Tag: Tags are string keyed value fields, used to identify properties of an object, or set flags for internal boilerplate. An example of a tag is capability:multivariate, a boolean flag, which indicates whether the object offers genuine support for multivariate time series. Objects with a given capability - that is, objects filtering by certain tag value - can be listed or filtered using sktime.registry.all_estimators. In sktime, most objects are scikit-base objects and implement the tag interface via get_tag or get_tags. Some tags are for internal or extender use only, e.g., X_inner_mtype, which allows an extender to specify the mtype of the inner data container they would like to work with. A list of all tags and their meaning, optionally filtered by the scitype of object they apply to, can be obtained from sktime.registry.all_tags. Further details on tags, for developers, can be found in the specification sheet that is part of the extension templates.
Time series: Data where the variable measurements are ordered over time or an index indicating the position of an observation in the sequence of values.

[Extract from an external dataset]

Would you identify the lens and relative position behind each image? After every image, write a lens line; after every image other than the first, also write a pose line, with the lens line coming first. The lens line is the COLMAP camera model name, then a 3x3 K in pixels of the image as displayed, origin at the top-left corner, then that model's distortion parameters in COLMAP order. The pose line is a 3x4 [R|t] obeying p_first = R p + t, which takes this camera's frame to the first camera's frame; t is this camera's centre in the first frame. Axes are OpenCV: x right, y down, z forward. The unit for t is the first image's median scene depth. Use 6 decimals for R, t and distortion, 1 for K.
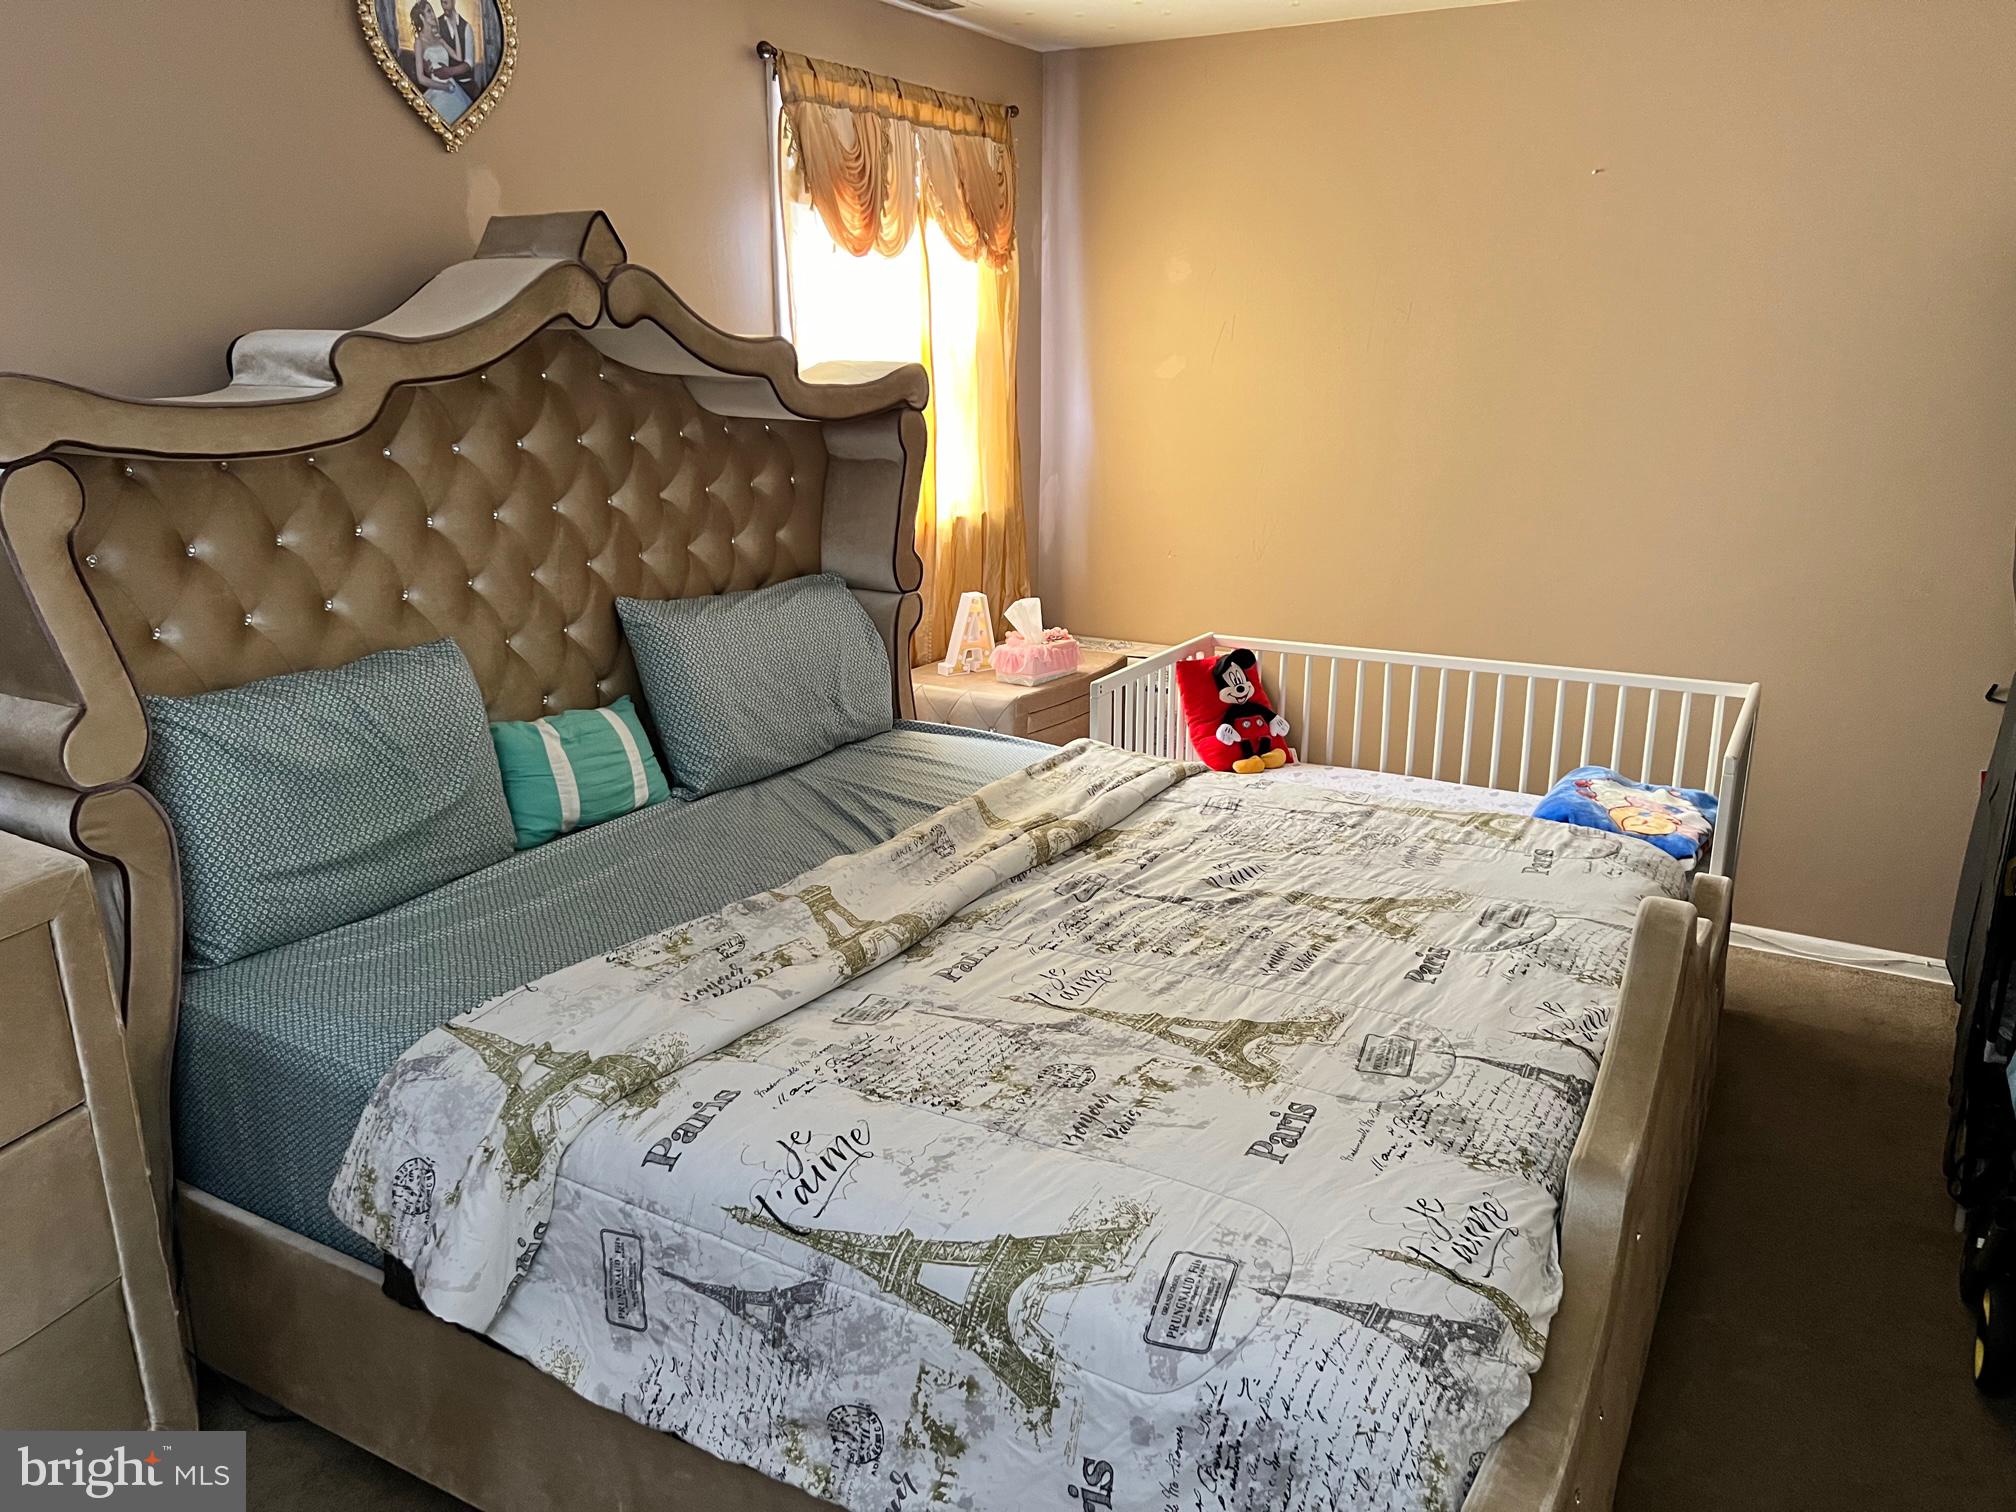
lens RADIAL K [[1509.9, 0, 1016.6], [0, 1509.9, 741.0], [0, 0, 1]] dist [0.060505, -0.073526]
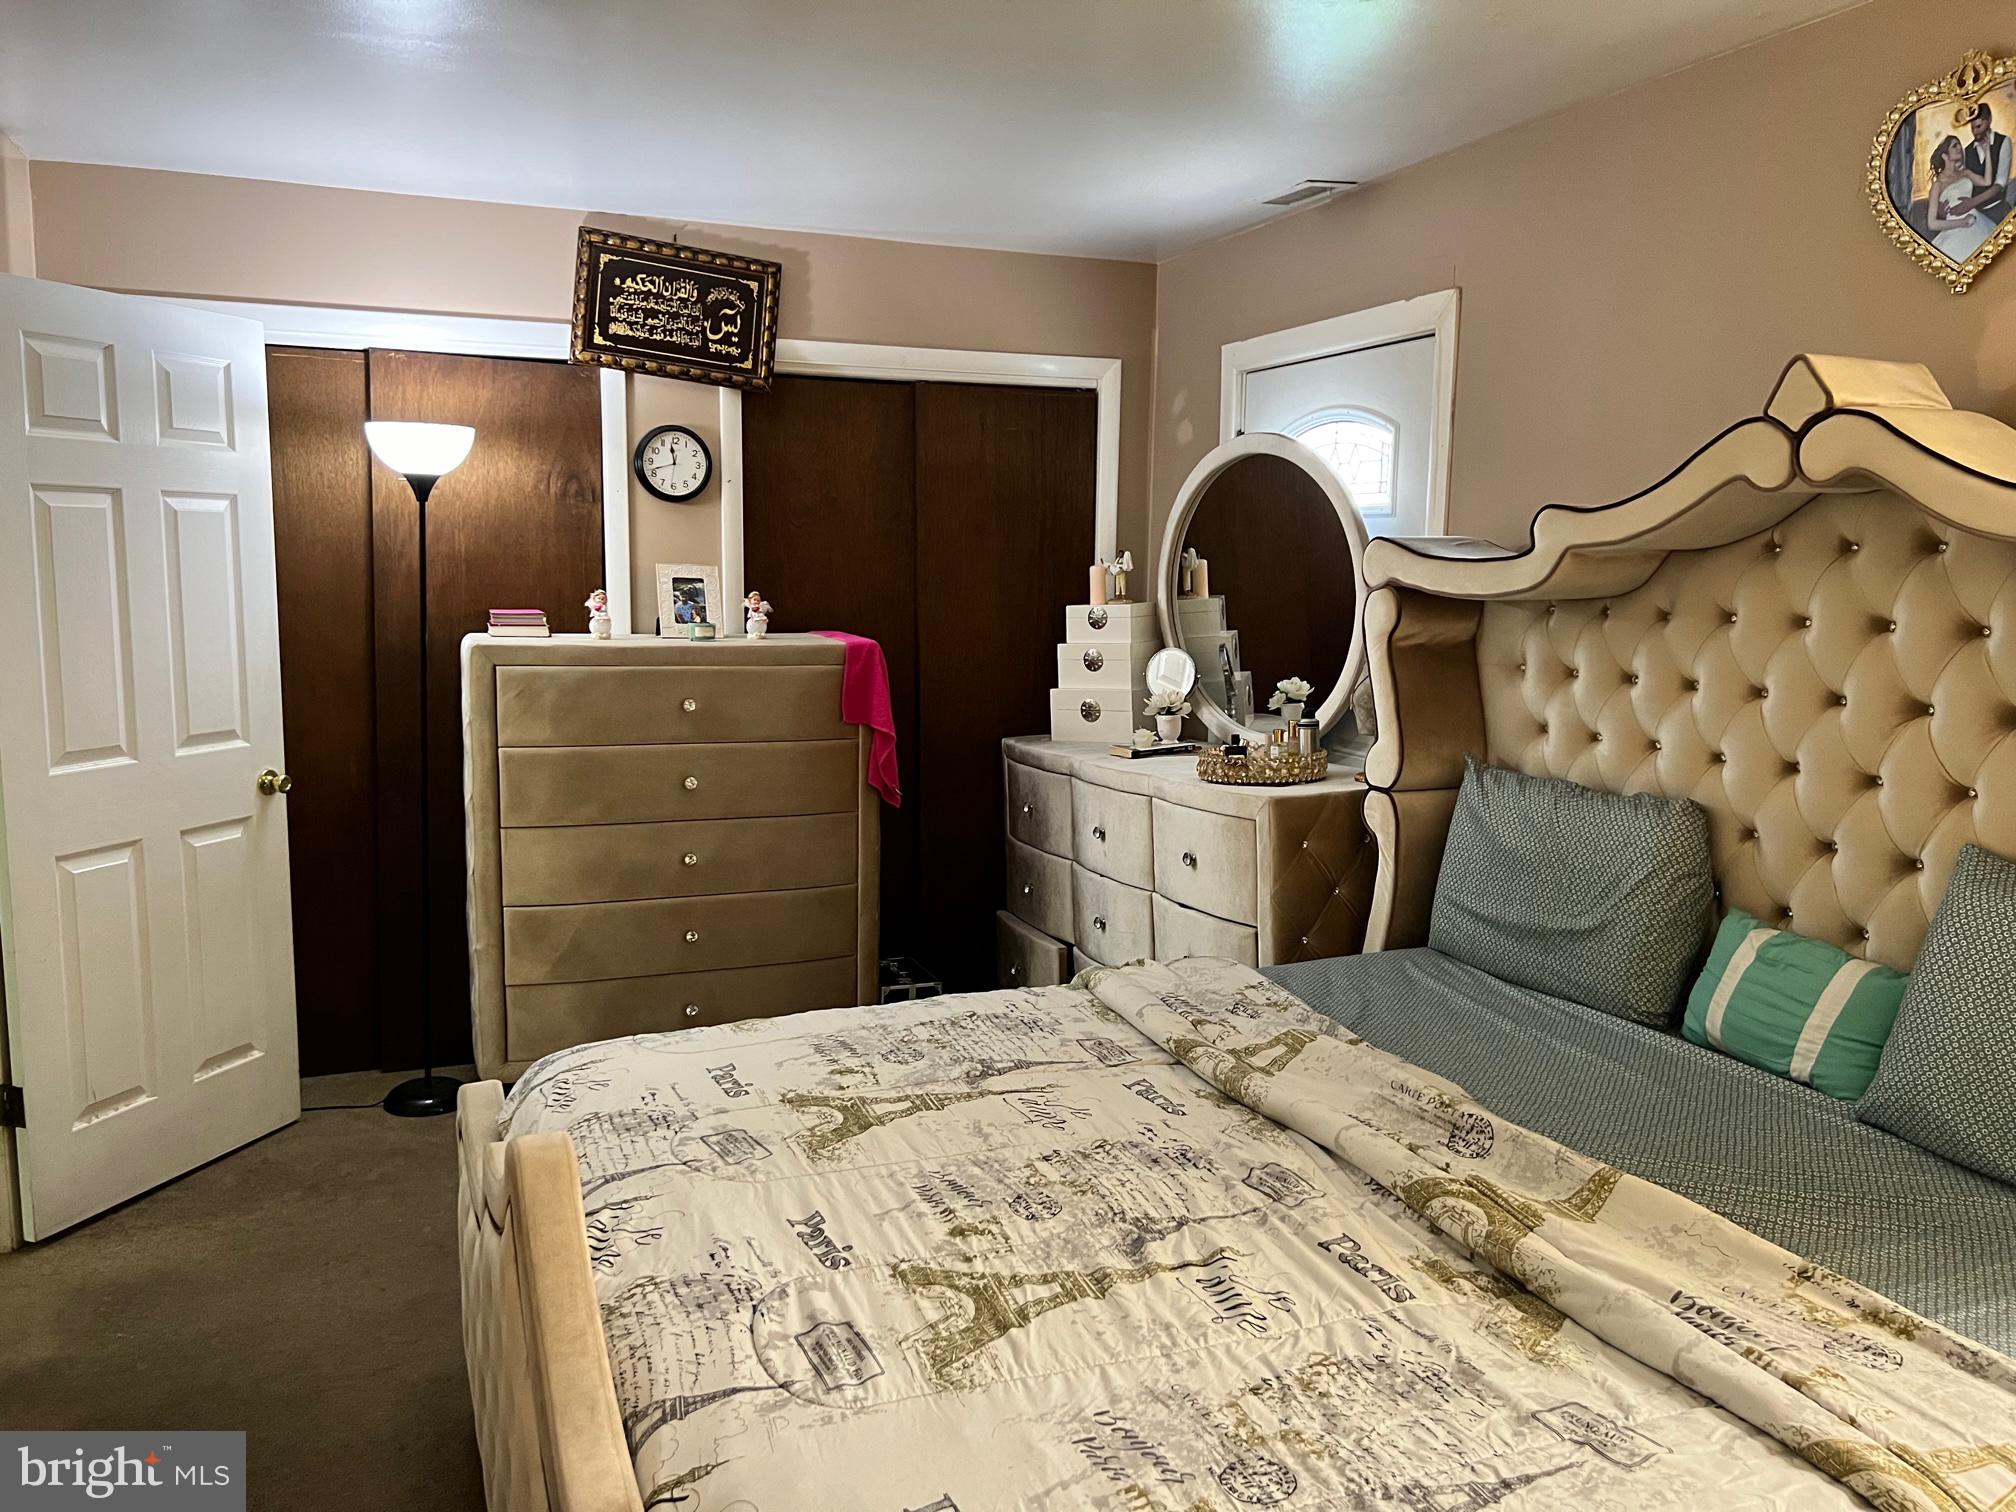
lens RADIAL K [[1509.9, 0, 1012.7], [0, 1509.9, 747.6], [0, 0, 1]] dist [0.060505, -0.073526]
pose [[-0.611968, 0.094945, -0.785163, 0.679886], [-0.208069, 0.938467, 0.275656, -0.282790], [0.763022, 0.332061, -0.554556, 1.198085]]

Time series annotation: A learning task focused on labeling the timepoints of a time series. This includes the related tasks of outlier detection, anomaly detection, change point detection and segmentation.
Time series classification: A learning task focused on using the patterns across instances between the time series and a categorical target variable.
Time series clustering: A learning task focused on discovering groups consisting of instances with similar time series.
Time series decomposition:: A technique used to separate a time series into its underlying components, such as trend, seasonality, and noise. This can be useful for understanding the patterns in the data and for modeling each component separately.
Time series regression: A learning task focused on using the patterns across instances between the time series and a continuous target variable.
Timepoint: The point in time that an observation is made. A time point may represent an exact point in time (a timestamp), a timeperiod (e.g. minutes, hours or days), or simply an index indicating the position of an observation in the sequence of values.
Toolbox: A collection of related and reusable functionality that practitioners can import to write applications. Toolboxes emphasize code reuse. Compare with framework and application.
Trend: When data shows a long-term increase or decrease, this is referred to as a trend. Trends can also be non-linear.
Univariate time series: A single time series. While univariate analysis often only uses information contained in the series itself, univariate time series regression and forecasting can also include exogenous data.
Variable: Refers to some measurement of interest. Variables may be cross-sectional (e.g. time-invariant measurements like a patient’s place of birth) or time series.